--- What you have to do ---
Could you rewrite the stretch from the line containing "Андрюха долго отпирался, но" through the line containing "Андрюха аккуратно положил", putting "парня" in place of "рэпера" and changing nothing else?

━━━━━━━━━━

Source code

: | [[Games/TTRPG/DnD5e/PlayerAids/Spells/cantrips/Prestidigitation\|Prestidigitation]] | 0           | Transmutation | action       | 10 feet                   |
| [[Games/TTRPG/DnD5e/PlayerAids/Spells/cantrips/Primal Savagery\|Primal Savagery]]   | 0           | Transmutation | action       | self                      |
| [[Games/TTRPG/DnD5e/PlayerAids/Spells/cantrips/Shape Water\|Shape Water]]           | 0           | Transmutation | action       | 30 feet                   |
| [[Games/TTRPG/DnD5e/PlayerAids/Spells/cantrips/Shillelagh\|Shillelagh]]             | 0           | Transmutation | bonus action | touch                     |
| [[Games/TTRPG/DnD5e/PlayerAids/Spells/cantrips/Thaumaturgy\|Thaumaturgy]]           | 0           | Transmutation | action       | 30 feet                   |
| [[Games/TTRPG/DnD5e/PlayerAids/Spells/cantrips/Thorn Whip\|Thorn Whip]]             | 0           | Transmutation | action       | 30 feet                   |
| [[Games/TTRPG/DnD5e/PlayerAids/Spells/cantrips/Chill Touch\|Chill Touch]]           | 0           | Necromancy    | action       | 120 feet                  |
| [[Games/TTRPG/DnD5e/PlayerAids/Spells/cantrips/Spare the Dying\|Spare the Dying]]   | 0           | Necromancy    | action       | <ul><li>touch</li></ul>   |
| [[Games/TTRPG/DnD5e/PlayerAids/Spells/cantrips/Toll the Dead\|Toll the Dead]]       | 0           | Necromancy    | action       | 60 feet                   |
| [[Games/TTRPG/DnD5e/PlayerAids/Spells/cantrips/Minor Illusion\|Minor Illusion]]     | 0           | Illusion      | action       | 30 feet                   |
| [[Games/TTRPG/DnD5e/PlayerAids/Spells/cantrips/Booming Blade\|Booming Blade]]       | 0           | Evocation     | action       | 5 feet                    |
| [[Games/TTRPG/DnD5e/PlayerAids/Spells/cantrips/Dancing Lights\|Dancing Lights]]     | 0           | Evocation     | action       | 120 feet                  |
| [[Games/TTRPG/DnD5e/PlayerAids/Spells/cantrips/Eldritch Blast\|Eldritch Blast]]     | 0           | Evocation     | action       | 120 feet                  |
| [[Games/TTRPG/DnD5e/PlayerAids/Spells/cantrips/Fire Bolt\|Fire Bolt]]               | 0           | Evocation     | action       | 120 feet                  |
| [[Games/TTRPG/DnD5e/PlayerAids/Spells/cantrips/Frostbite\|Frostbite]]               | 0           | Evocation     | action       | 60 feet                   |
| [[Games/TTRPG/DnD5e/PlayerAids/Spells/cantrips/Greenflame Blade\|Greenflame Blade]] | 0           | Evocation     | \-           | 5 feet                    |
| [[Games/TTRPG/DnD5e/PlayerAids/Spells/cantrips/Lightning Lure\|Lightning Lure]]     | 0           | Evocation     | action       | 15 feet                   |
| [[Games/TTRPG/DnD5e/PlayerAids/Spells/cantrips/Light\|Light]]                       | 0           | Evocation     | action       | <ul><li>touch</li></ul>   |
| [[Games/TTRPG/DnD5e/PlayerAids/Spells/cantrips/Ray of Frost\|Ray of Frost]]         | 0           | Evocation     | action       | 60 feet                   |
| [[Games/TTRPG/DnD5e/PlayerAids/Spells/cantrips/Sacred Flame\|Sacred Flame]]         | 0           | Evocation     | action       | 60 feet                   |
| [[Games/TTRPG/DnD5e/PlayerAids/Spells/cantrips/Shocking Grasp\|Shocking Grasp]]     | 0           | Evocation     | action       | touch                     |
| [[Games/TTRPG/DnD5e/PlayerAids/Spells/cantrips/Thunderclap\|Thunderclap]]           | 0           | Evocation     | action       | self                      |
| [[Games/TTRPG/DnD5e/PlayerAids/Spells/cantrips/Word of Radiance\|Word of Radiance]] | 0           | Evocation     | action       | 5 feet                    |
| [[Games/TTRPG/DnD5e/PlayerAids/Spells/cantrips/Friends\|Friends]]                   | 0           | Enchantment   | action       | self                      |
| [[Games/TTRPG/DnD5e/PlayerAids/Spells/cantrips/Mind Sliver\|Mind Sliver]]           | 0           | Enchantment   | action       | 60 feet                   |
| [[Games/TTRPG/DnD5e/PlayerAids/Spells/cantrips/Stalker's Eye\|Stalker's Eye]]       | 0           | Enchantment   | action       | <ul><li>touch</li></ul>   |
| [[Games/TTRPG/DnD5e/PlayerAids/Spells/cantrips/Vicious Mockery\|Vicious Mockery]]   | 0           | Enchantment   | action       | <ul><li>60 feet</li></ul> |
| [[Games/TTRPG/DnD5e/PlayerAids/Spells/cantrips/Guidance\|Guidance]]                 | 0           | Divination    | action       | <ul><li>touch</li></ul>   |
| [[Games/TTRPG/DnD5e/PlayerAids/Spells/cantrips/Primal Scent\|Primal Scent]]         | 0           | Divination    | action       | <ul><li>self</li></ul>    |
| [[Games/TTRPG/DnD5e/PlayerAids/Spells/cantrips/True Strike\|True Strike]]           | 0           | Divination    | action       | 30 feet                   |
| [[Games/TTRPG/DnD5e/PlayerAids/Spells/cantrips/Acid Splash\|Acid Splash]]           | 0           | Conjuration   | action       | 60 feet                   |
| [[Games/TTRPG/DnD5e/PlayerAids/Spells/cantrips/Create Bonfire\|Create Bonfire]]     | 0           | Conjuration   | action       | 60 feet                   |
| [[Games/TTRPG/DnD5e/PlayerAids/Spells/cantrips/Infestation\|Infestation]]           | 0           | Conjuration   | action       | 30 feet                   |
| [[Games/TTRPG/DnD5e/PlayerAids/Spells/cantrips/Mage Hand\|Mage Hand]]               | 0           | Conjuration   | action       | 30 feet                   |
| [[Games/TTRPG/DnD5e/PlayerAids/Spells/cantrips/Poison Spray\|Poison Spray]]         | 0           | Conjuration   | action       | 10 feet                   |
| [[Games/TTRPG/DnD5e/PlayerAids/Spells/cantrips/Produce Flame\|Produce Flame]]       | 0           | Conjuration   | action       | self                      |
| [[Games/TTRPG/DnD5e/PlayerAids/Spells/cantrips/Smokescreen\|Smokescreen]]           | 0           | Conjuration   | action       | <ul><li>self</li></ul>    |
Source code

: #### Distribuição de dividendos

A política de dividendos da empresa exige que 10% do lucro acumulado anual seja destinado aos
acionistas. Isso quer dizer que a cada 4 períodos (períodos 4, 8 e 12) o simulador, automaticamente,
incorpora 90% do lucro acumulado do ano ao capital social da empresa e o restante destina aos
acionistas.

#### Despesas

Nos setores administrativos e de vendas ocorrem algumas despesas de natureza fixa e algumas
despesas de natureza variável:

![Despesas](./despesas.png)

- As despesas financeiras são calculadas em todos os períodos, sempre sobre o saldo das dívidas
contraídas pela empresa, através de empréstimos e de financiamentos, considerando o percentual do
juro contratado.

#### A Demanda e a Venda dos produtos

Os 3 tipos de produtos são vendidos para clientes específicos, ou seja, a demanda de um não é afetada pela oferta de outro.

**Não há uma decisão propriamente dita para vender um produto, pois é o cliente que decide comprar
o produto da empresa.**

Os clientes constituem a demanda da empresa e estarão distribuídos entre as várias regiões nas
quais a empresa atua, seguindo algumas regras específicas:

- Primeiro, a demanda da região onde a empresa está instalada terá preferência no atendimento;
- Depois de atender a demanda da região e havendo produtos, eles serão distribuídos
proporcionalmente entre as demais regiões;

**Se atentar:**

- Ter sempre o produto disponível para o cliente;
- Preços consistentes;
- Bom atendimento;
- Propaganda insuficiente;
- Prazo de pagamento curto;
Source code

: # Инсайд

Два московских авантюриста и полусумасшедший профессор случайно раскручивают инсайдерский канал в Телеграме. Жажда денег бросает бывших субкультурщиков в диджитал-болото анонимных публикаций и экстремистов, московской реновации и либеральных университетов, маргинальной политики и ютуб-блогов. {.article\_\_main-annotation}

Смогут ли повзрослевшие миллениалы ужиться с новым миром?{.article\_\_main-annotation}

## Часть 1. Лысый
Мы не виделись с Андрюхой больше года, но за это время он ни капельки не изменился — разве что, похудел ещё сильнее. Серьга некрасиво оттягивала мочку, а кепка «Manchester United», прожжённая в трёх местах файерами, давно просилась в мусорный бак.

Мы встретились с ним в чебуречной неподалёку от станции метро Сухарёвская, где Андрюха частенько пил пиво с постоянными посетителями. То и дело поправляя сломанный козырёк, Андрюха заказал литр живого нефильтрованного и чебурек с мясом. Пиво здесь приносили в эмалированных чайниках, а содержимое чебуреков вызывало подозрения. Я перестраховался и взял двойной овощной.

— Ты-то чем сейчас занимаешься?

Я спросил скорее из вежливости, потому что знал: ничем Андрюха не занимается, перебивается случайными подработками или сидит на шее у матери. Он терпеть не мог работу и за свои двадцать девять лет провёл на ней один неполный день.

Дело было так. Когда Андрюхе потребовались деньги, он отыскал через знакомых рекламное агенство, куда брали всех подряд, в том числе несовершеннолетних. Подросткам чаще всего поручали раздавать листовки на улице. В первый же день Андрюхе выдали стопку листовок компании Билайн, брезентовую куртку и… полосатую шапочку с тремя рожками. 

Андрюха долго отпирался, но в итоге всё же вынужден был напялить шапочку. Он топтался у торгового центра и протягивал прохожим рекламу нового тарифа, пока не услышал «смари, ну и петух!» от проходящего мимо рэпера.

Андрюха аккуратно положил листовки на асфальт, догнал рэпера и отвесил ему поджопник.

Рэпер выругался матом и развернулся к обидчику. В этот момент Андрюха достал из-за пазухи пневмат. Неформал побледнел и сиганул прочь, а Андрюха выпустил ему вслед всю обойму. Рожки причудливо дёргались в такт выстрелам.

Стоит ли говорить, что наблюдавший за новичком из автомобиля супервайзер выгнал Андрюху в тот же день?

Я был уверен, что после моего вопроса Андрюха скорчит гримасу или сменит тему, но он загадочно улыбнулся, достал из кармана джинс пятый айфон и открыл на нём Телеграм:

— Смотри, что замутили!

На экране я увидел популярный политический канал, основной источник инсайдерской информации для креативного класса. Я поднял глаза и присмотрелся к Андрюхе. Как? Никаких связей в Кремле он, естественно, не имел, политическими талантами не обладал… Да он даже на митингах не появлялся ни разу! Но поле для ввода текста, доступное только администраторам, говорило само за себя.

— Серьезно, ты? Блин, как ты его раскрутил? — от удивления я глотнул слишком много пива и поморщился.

━━━━━━━━━━

--- Worked solution ---
Андрюха долго отпирался, но в итоге всё же вынужден был напялить шапочку. Он топтался у торгового центра и протягивал прохожим рекламу нового тарифа, пока не услышал «смари, ну и петух!» от проходящего мимо парня.

Андрюха аккуратно положил листовки на асфальт, догнал парня и отвесил ему поджопник.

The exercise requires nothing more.